Linux.conf.au 2007 saw the first live demo of Nouveau. Dave Airlie had signed up to
give a talk on the subject; he managed to persuade Ben Skeggs that showing a
working glxgears demo would be a great finish to the talk. Ben toiled furiously
with the other developers to get the init code into shape for his laptop
card and the presentation was a great success.
After missing a Google Summer of Code place, X.org granted Nouveau a
Vacation of Code alternative. This saw Arthur Huillet join the team to
complete proper Xv support on Nouveau. Arthur saw the light and continued
with the project once the VoC ended.
In autumn 2007 Stuart Bennett and Maarten Maathuis vowed to get Nouveau's
RandR1.2 into a better shape. Since then a steady stream of patches has
advanced the code greatly.
The project now has 8 regular contributors (Stéphane Marchesin, Ben Skeggs,
Patrice Mandin, Arthur Huillet, Pekka Paalanen, Maarten Maathuis, Peter
Winters, Jeremy Kolb, Stuart Bennett) with many more part time
contributors, testers, writers and translators.
NVidia card families
This article will use the NVidia GPU technical names as opposed to marketing names.
| GPU name | Product name(s) |
| NV04/05 | Riva TNT, TNT2 |
| NV1x | GeForce 256, GeForce 2, GeForce 4 MX |
| NV2x | GeForce 3, GeForce 4 Ti |
| NV3x | GeForce 5 |
| NV4x(G7x) | GeForce 6, GeForce 7 |
| NV5x(G8x) | GeForce 8 |
Where there are "N" and "G" naming the "N" variant (NV4x, NV5x) will be used.
Further information can be found on the Nouveau site.
Graphic Stack Overview
Before jumping into the Nouveau driver, this section provides a short
background on the mess that is the Linux graphics stack.
This stack has a long history dating back to Unix X
servers and the XFree86 project. This history has lead to a situation quite unlike
the driver situation for any other device on a Linux system. The graphics
drivers existed mainly in user space, provided by the XFree86 project, and
little or no kernel interaction was required. The user-space component known
as the DDX (Device-Dependant X) was responsible for initializing the card,
setting modes and providing acceleration for 2D operations.
The kernel also provided framebuffer drivers on certain systems to allow a
usable console before X started. The interaction between these drivers
and the X.org drivers was very complex and often caused many problems
regarding which driver "owned" the hardware.

* **Exercise requirements**:
1. From the Nouveau passage, reproduce word for word the part that opens with the words containing "After missing a" and closes with "to marketing names.".
2. According to the Nouveau passage, why is the Linux graphics driver situation unlike that of any other device on a Linux system? Answer in one to three sentences.
3. Extend the Nouveau passage, picking up after its final sentence.
The listing comes from a separate source.

* **Raw data**:
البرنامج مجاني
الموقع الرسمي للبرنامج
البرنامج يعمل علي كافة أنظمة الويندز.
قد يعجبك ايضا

* **Set of answers**:
1.
After missing a Google Summer of Code place, X.org granted Nouveau a
Vacation of Code alternative. This saw Arthur Huillet join the team to
complete proper Xv support on Nouveau. Arthur saw the light and continued
with the project once the VoC ended.
In autumn 2007 Stuart Bennett and Maarten Maathuis vowed to get Nouveau's
RandR1.2 into a better shape. Since then a steady stream of patches has
advanced the code greatly.
The project now has 8 regular contributors (Stéphane Marchesin, Ben Skeggs,
Patrice Mandin, Arthur Huillet, Pekka Paalanen, Maarten Maathuis, Peter
Winters, Jeremy Kolb, Stuart Bennett) with many more part time
contributors, testers, writers and translators.
NVidia card families
This article will use the NVidia GPU technical names as opposed to marketing names.

2. The graphics stack has a long history dating back to Unix X servers and the XFree86 project. Because of that history, the graphics drivers existed mainly in user space, provided by the XFree86 project, and little or no kernel interaction was required.

3.
The DRI project was started to add support for direct rendering of 3D
applications on Linux. This meant that an application could talk to the 3D
hardware directly, bypassing the X server. OpenGL was the standard 3D API, but
it is a complex interface which is definitely too large to
implement in-kernel. GPUs also provided completely different low-level
interfaces. So, due to the complexity of the higher level interface and
nonstandard nature of the hardware APIs, a kernel component (DRM) and a
userspace driver (DRI) were required to securely expose the hardware interfaces
and provide the OpenGL API.
Shortcomings of the current architecture have been noted over the past few
years; the current belief is that GPU initialization, memory management,
and mode setting need to migrate to the kernel in order to provide better
support for features such as suspend/resume, proper cohabitation of X and
framebuffer driver, kernel error reporting, and future graphics card
technologies.
The GPU memory manager implemented by Tungsten Graphics is known as TTM. It was originally designed as a
general VM memory manager but initially targeted at Intel hardware.
On top of this memory manager, a new modesetting architecture for the
kernel is being implemented. This is based on the RandR 1.2 work found in
the X.org server.
GPU architecture
Graphics cards are programmed in numerous ways, but most initialization and
mode setting is done via memory-mapped IO. This is just a set of registers
accessible to the CPU via its standard memory address space. The registers
in this address space are split up into ranges dealing with various
features of the graphics card such as mode setup, output control, or clock
configuration.
A longer explanation can be found on Wikipedia.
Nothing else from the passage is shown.